WORK TASK: Restate the records below word for word.

PROVIDED RECORDS:
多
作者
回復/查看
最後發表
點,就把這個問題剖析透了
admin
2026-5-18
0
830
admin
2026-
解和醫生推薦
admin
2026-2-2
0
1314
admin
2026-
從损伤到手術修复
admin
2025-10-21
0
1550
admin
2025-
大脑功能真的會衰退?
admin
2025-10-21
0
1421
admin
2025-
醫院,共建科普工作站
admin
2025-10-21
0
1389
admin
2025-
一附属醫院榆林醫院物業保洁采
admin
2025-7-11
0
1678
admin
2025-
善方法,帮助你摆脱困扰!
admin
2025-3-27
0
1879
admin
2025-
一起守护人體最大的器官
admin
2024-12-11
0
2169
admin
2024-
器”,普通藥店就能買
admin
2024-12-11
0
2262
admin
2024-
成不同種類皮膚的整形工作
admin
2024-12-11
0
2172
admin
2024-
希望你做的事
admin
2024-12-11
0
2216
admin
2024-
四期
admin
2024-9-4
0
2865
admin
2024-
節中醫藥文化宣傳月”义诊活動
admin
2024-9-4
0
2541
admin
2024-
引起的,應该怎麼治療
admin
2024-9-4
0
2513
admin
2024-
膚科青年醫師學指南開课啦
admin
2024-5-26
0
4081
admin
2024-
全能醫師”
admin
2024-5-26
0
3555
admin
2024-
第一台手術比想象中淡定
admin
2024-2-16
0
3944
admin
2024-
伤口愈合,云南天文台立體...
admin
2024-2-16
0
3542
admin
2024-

WRITTEN REPLY:
多
作者
回復/查看
最後發表
點,就把這個問題剖析透了
admin
2026-5-18
0
830
admin
2026-
解和醫生推薦
admin
2026-2-2
0
1314
admin
2026-
從损伤到手術修复
admin
2025-10-21
0
1550
admin
2025-
大脑功能真的會衰退?
admin
2025-10-21
0
1421
admin
2025-
醫院,共建科普工作站
admin
2025-10-21
0
1389
admin
2025-
一附属醫院榆林醫院物業保洁采
admin
2025-7-11
0
1678
admin
2025-
善方法,帮助你摆脱困扰!
admin
2025-3-27
0
1879
admin
2025-
一起守护人體最大的器官
admin
2024-12-11
0
2169
admin
2024-
器”,普通藥店就能買
admin
2024-12-11
0
2262
admin
2024-
成不同種類皮膚的整形工作
admin
2024-12-11
0
2172
admin
2024-
希望你做的事
admin
2024-12-11
0
2216
admin
2024-
四期
admin
2024-9-4
0
2865
admin
2024-
節中醫藥文化宣傳月”义诊活動
admin
2024-9-4
0
2541
admin
2024-
引起的,應该怎麼治療
admin
2024-9-4
0
2513
admin
2024-
膚科青年醫師學指南開课啦
admin
2024-5-26
0
4081
admin
2024-
全能醫師”
admin
2024-5-26
0
3555
admin
2024-
第一台手術比想象中淡定
admin
2024-2-16
0
3944
admin
2024-
伤口愈合,云南天文台立體...
admin
2024-2-16
0
3542
admin
2024-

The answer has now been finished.